Felix Salmon, the economics writer for Reuters, writes a column in the wake of last week’s jobs report in which he says that high unemployment is probably here to stay — and that government can’t do much to change that.
It’s always a bit dangerous to try to meld the two surveys which make up the payrolls report, but I’m detecting a trend here: insofar as employers are hiring new people, they’re hiring new entrants into the labor force, rather than people making up the ranks of the unemployed. Maybe it’s recent graduates, maybe it’s former stay-at-home moms who were never claiming unemployment but who are now getting jobs. Maybe it’s immigrants.
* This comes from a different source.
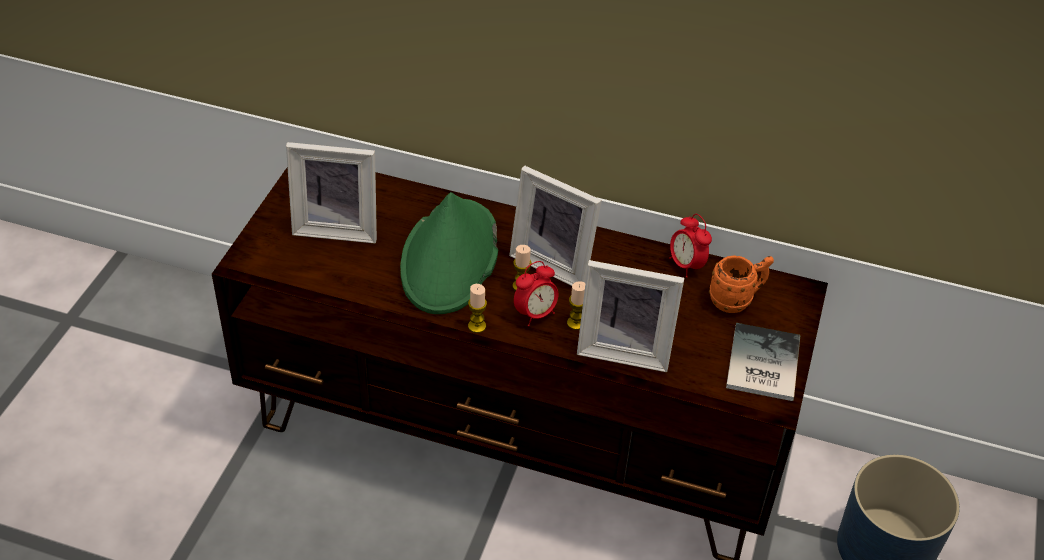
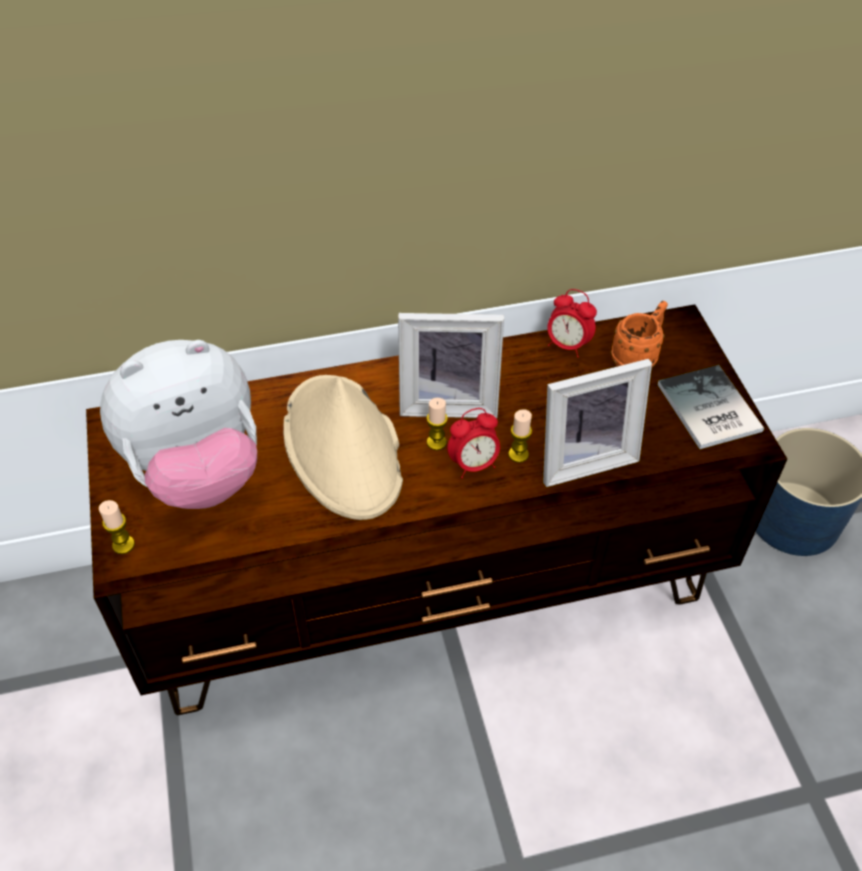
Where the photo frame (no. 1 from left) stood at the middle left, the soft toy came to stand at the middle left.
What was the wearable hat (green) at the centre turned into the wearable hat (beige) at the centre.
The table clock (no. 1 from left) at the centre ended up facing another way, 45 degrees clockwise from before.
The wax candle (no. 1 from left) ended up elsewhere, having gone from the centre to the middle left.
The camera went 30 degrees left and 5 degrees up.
But the big picture is that employment growth is more or less keeping track with population growth, leaving no new jobs for the 14 million unemployed Americans…
Is there anything the government can do to bring unemployment down? Or is it now too late? If we are indeed in the early months of a double-dip recession, than I think it is too late: unemployment is more likely to go up than it is down from here. And even if the economy’s still managing to eke out modest growth, I don’t see much hope that the unemployment rate will come down to a remotely acceptable level any time soon. Realistically, America’s unemployed are here to stay.
Studies show that the longer someone is unemployed, the less likely it is that they will get a job at all. For older workers, this often means dropping out of the labor force entirely.